* _Requirement_
Using the records below, filter for lines that contain the string "Right" and copy them out.

[Stored items from a collection]
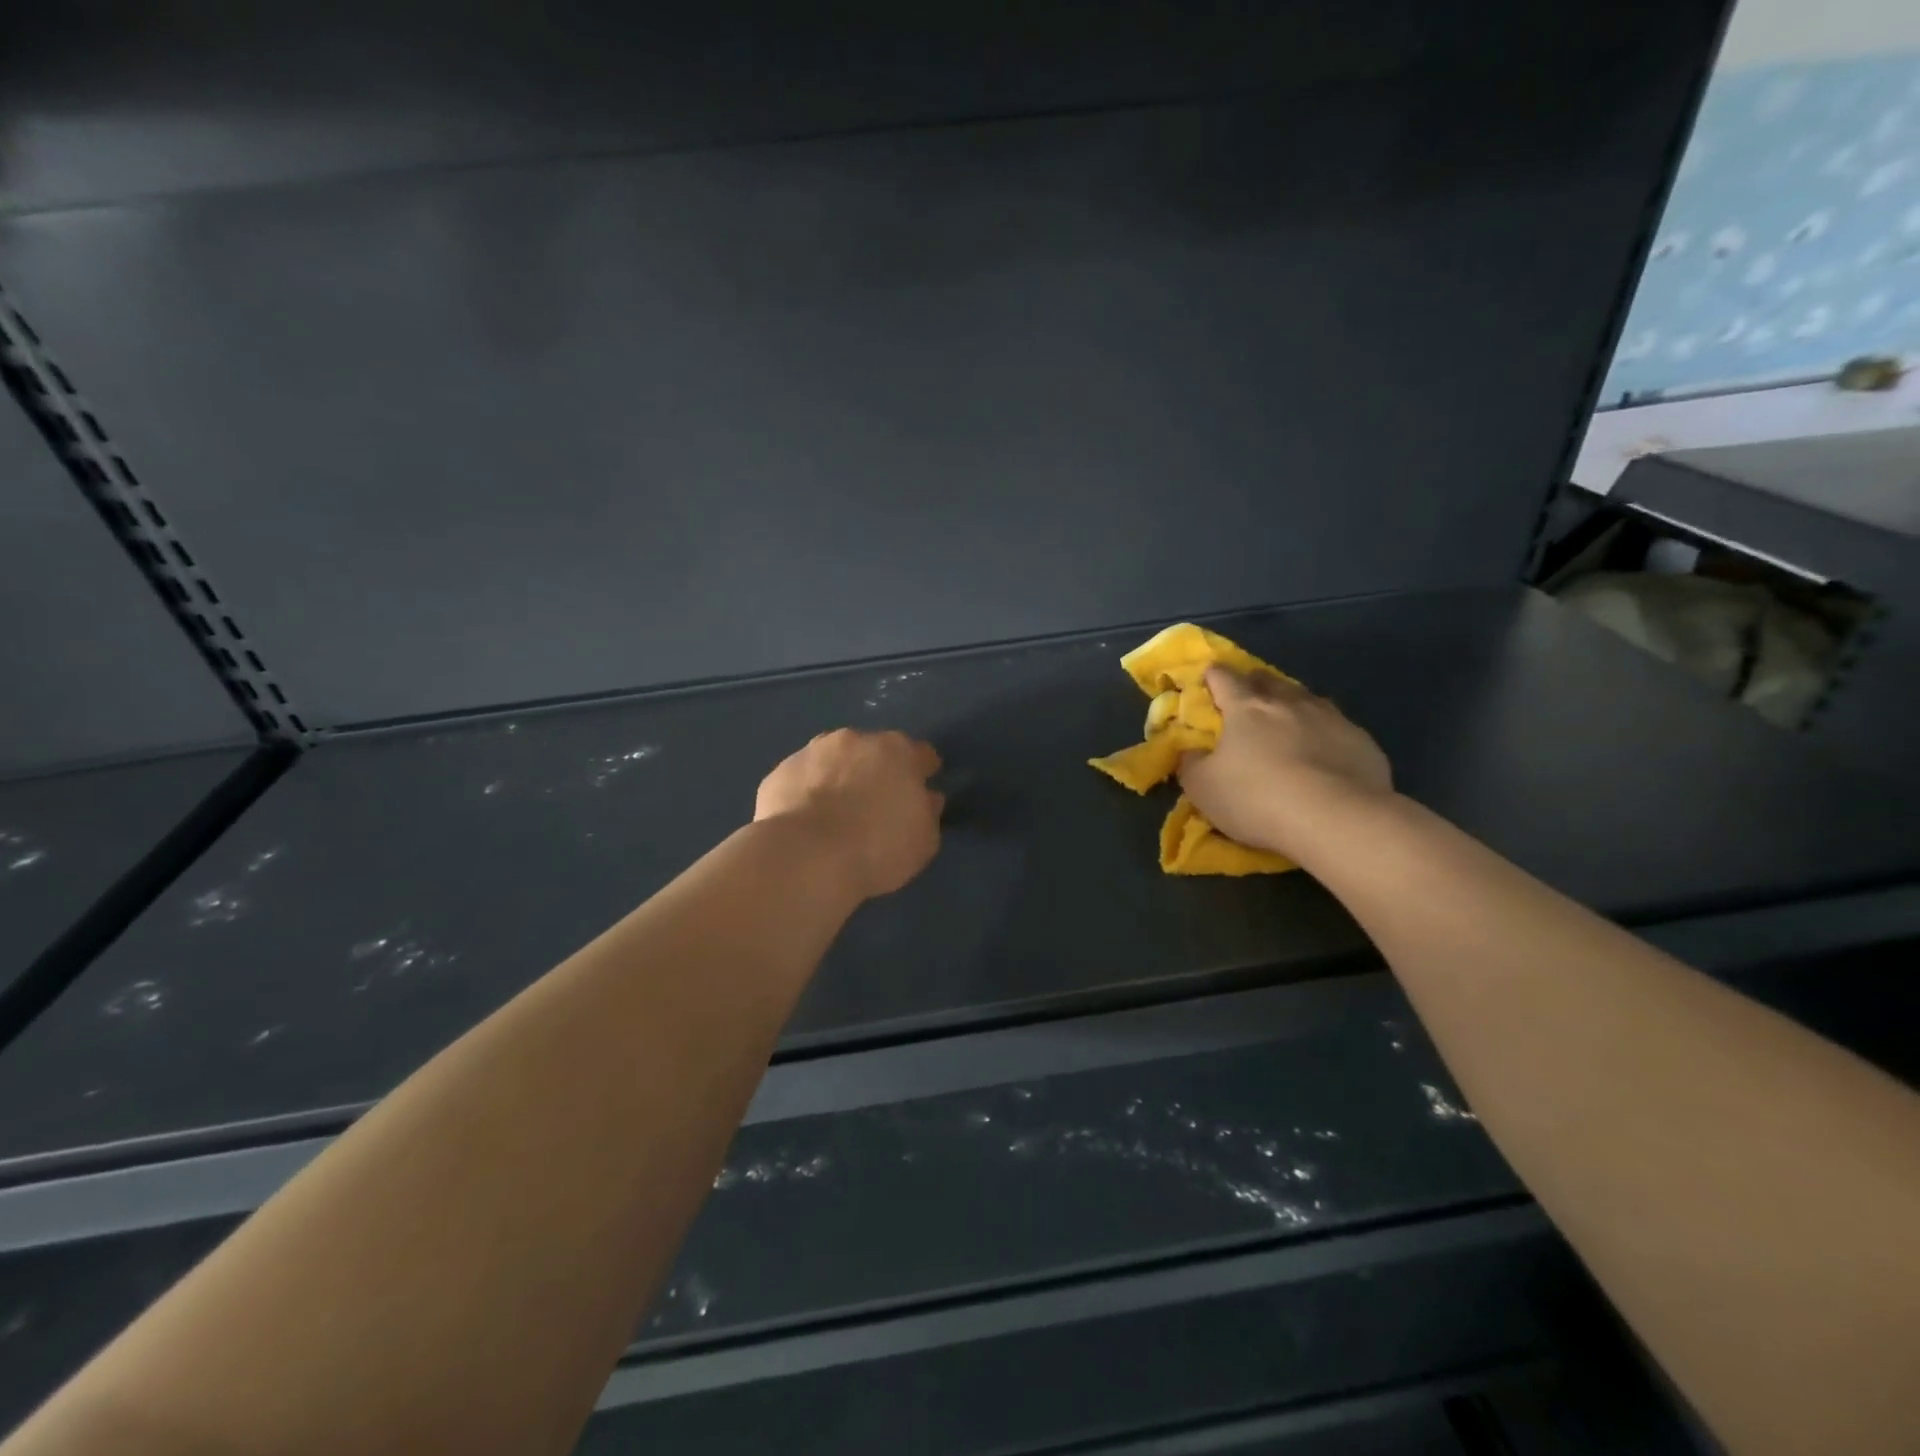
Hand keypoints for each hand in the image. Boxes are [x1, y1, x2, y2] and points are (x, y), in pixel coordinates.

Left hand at [755, 729, 944, 899]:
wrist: (806, 856)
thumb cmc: (877, 847)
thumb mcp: (923, 840)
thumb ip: (927, 812)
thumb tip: (926, 797)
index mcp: (897, 751)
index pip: (920, 754)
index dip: (922, 772)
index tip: (921, 791)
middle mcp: (855, 740)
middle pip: (873, 751)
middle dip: (876, 771)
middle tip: (874, 804)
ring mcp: (812, 752)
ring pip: (833, 760)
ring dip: (838, 776)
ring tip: (835, 813)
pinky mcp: (779, 772)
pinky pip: (802, 779)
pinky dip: (807, 793)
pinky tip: (806, 821)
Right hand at [1178, 668, 1392, 858]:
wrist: (1337, 819)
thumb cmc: (1257, 798)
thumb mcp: (1203, 788)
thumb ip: (1191, 764)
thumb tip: (1189, 751)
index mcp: (1246, 708)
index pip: (1223, 677)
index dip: (1212, 676)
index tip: (1207, 679)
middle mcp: (1288, 703)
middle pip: (1267, 681)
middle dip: (1254, 684)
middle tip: (1246, 699)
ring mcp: (1329, 718)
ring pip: (1306, 699)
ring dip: (1292, 705)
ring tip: (1288, 723)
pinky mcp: (1361, 740)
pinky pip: (1336, 727)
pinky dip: (1324, 733)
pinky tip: (1324, 754)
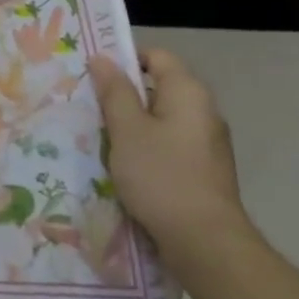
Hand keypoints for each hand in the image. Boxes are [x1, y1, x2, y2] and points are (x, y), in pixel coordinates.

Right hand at [90, 48, 248, 273]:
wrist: (205, 242)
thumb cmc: (161, 176)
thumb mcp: (127, 130)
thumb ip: (114, 91)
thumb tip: (103, 58)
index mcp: (188, 92)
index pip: (156, 56)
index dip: (124, 59)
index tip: (94, 77)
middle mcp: (204, 111)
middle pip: (159, 87)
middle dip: (124, 95)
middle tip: (91, 108)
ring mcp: (208, 142)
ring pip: (162, 119)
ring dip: (134, 125)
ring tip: (103, 140)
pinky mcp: (205, 170)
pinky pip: (170, 144)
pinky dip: (148, 148)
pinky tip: (127, 167)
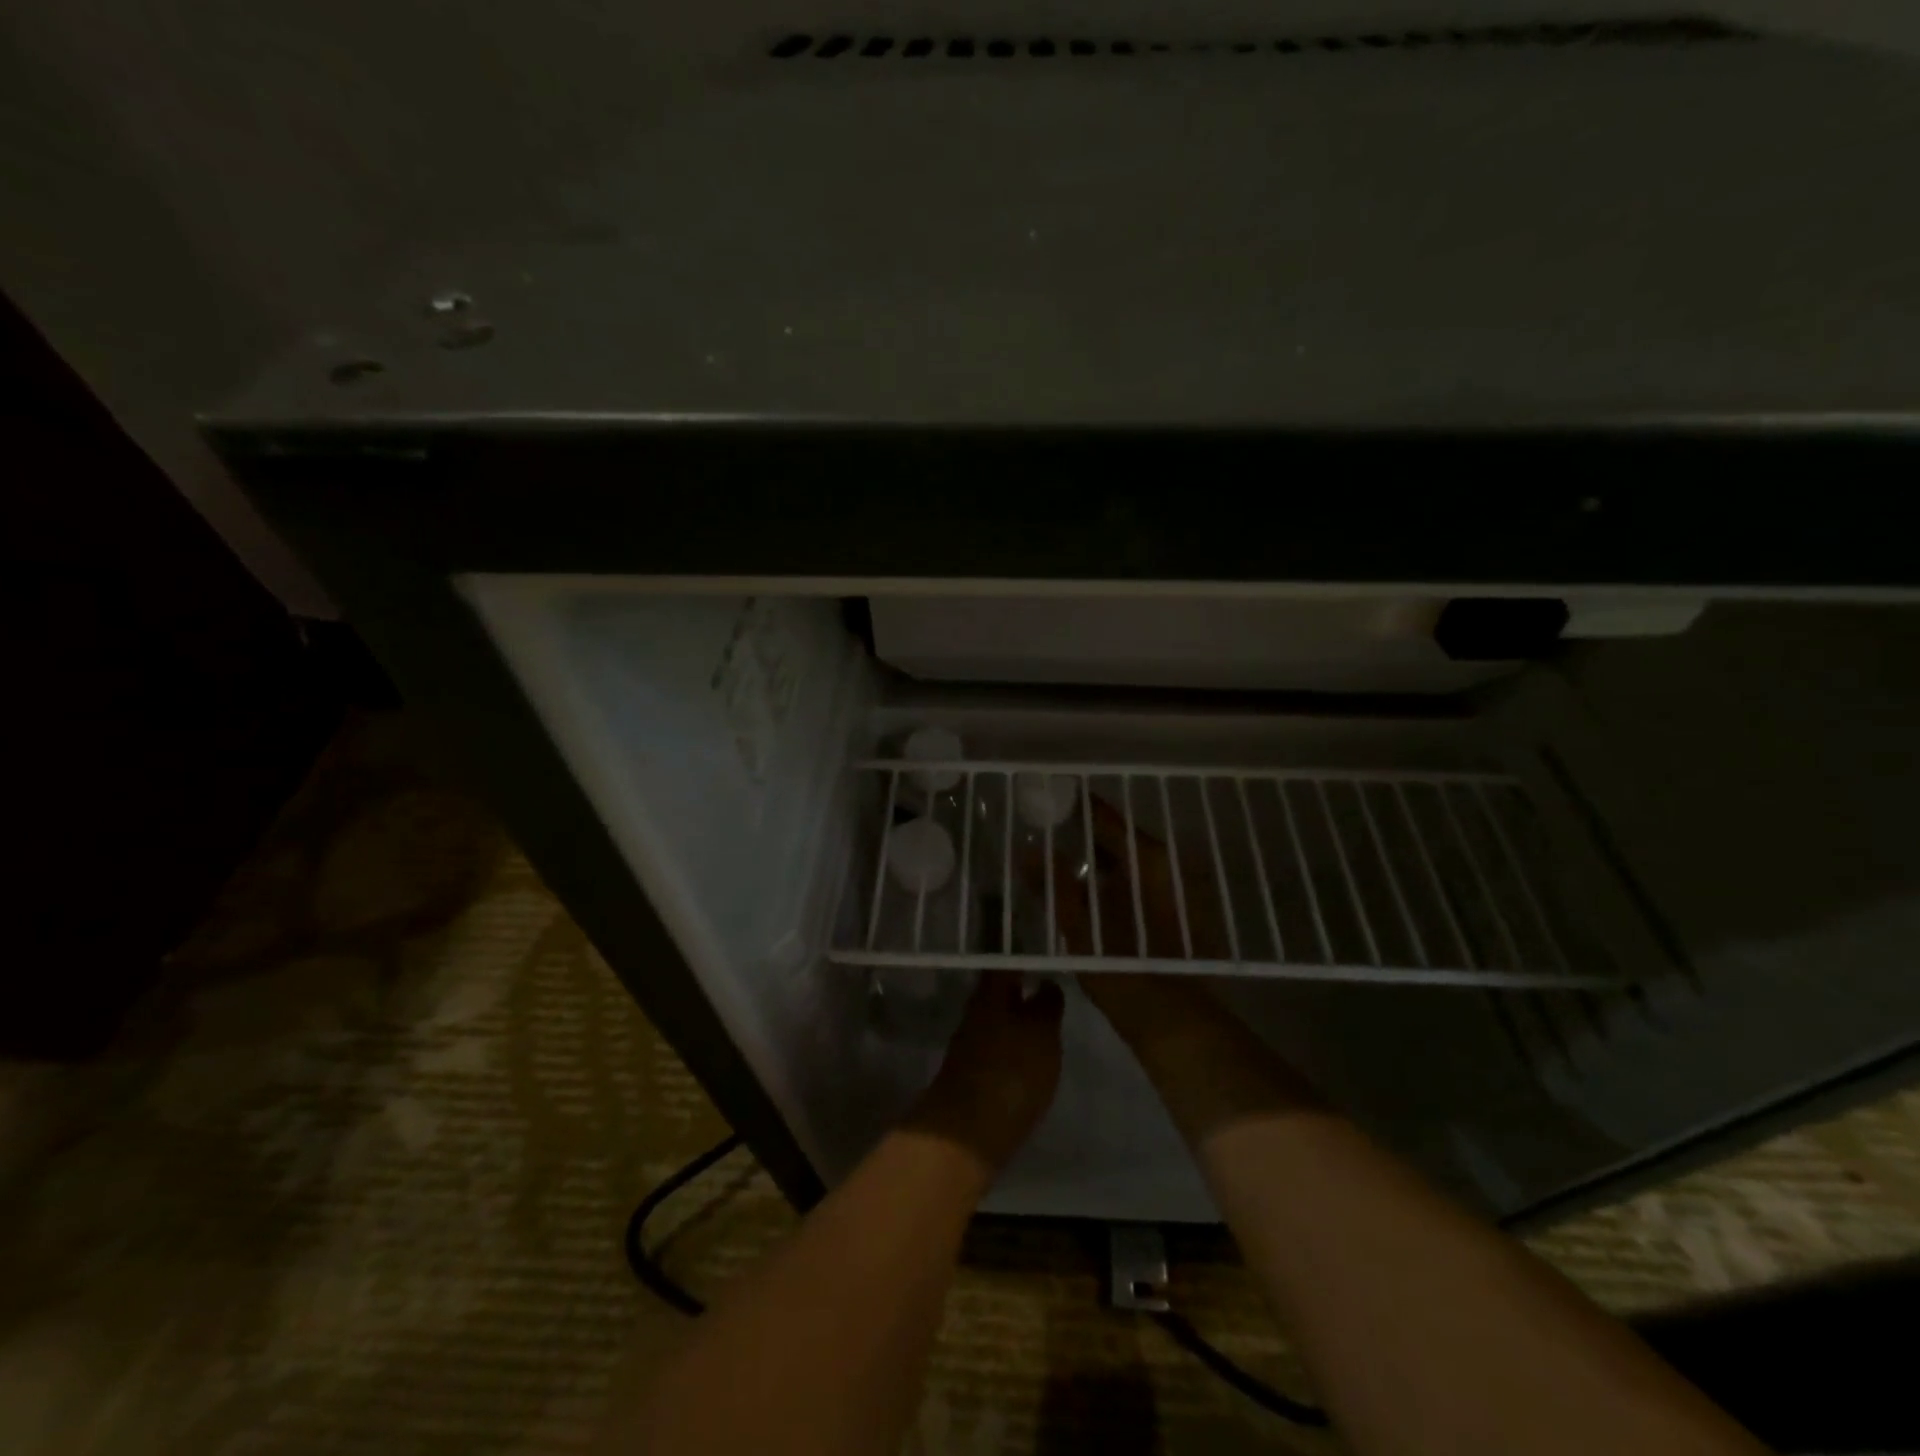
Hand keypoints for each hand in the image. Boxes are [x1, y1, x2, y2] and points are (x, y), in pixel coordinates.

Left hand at [907, 972, 1063, 1170]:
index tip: (1042, 954)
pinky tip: (1029, 1057)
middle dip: (1020, 989)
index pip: (1005, 963)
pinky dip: (1012, 1047)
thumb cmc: (1011, 1071)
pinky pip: (996, 1049)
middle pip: (998, 992)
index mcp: (990, 993)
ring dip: (1017, 1018)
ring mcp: (970, 1046)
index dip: (1022, 957)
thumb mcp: (1042, 1032)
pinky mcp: (971, 1077)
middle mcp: (975, 1013)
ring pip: (997, 1020)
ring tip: (1046, 1023)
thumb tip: (1048, 983)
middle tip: (1049, 987)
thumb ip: (1047, 1005)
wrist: (967, 1134)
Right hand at [1039, 798, 1231, 1039]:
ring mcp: (1179, 889)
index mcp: (1149, 860)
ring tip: (1065, 861)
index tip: (1052, 799)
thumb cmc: (1126, 972)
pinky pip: (1142, 883)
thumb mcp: (1081, 930)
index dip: (1079, 808)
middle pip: (1121, 839)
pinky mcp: (1182, 912)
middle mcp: (1168, 865)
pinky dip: (1118, 882)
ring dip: (1102, 860)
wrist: (1178, 1023)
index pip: (1107, 818)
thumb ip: (1055, 887)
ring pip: (1132, 862)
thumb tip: (1029, 850)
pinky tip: (1094, 894)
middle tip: (1051, 831)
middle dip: (1087, 835)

* _Exercise solution_
Right hand at [1178, 668, 1392, 858]:
Right hand at [90, 48, 248, 273]:
Right hand at [1039, 798, 1231, 1039]:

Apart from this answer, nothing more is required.